Mahsus söylüyorum ki herkes bunu duysun. Konser düzenlemişiz.Konser için sanatçı ile sözleşme yapmışız. Sanatçı sahnede 90 dakika kalacak diye anlaşmışız. Şimdi müfettiş gelip diyor ki: “90 dakikayı ispatla.” Bizim arkadaşlar konseri kaydetmiş ama sanatçı sadece 3 parça dışında kayıt yapılmasına izin vermemiş. Seyirciyi çekmişler, oturanları çekmişler, ne varsa kaydetmişler. Müfettiş görüntüleri izliyor ve “Bu konser 55 dakika sürmüş, 90 değil” diyor. Şimdi 35 dakikayı ne yapacağız, Sayın Başkanım? Bu parayı nereden ve nasıl ödeyeceğiz?
Sayıştay denetimi, kanuna göre yol göstermek ve yanlışlarımızı düzeltmemiz için yapılır. “Bu hatayı bir daha yapma, dikkatli ol” denilir. Eğer bir kamu zararı ya da yolsuzluk varsa, elbette gereği yapılır. Ancak bizim Sayıştay denetçimiz, maalesef bu denetimi bir taciz aracı gibi kullandı. İnsanları sorgular gibi sorguya aldı, hakaret ederek yetkisini kullandı. Bu şekilde yetki kullanımı doğru değil. Bununla ilgili gerekli yerlere şikayetimi yaptım ve gerekirse yine yaparım. Hiç kimse bize emrivaki yapamaz.

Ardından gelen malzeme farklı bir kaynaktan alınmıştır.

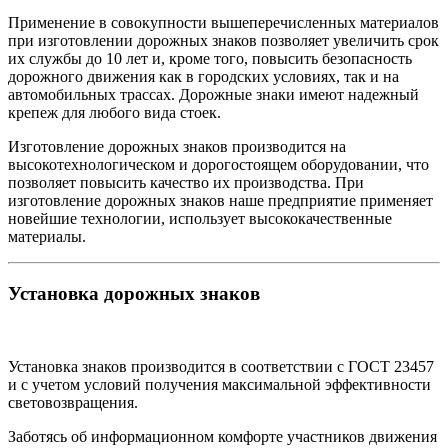
Применение в совокупности вышеперечисленных материалов
при изготовлении дорожных знаков позволяет увеличить срок
их службы до 10 лет и, кроме того, повысить безопасность
дорожного движения как в городских условиях, так и на
автомобильных трассах. Дорожные знаки имеют надежный
крепеж для любого вида стоек.
Изготовление дорожных знаков производится на
высокотехнологическом и дорогостоящем оборудовании, что
позволяет повысить качество их производства. При
изготовление дорожных знаков наше предприятие применяет
новейшие технологии, использует высококачественные
материалы.
Установка дорожных знаков
Установка знаков производится в соответствии с ГОСТ 23457
и с учетом условий получения максимальной эффективности
световозвращения.
Заботясь об информационном комфорте участников движения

Bir diğer mesele. Betonun altındaki kablo meselesi. Müfettiş gelip diyor ki, “Bu kablo 7 milim olmalı.” Bunu nasıl bilebilirim? Denetçiler geldi, İller Bankası denetledi, her şey kontrol edildi. Hatta betonu kazdılar, baktılar ve doğru çıktı. Ama neyse ki sadece bir bölgeyi kazdılar, bütün Yenikent’i kazmadılar. Böyle denetim olmaz. Daha da ilginç şeyler yaşadık ve bunları da Sayıştay’ın ilgili grup başkanına ilettim. Ancak şunu net söyleyeyim. Sayıştay denetimi hakkı kötüye kullanılarak yapılırsa, bu bir suçtur.
Bir diğer örnek. Cumhuriyet Bayramı’nda 3 belediye olarak bir konser düzenlemek istedik. “Ortak yapalım, masrafları paylaşalım” dedik. Eskişehir Büyükşehir Belediyesi, Tepebaşı ve Odunpazarı belediyeleri olarak protokol imzaladık. Masrafların yarısını Büyükşehir ödeyecek, diğer yarısını Tepebaşı ve Odunpazarı karşılayacak. Ancak denetçi gelip diyor ki, “Büyükşehir para vermiş, siz neden verdiniz?” Ortada bir protokol var! Bu nasıl bir eleştiri, nasıl bir bulgu?
Bir başka mesele: Kalem almışız. Diyor ki, “Bu kalem 300 metre yazması lazım, yazıyor mu?” E, ölçsün o zaman! Böyle bir denetim anlayışı olabilir mi? Devletin ciddiyetine yakışır mı? Sayıştay böyle konuları ele aldığında, denetim olmaktan çıkıyor ve hikâye haline geliyor. Odunpazarı Belediyesi olarak bu işlerin en doğrusunu yapmaya çalışıyoruz. Ancak bu tür abartılı ve anlamsız denetimlerle işlerimizi zorlaştırmaya çalışanlara karşı da sessiz kalmayacağız.”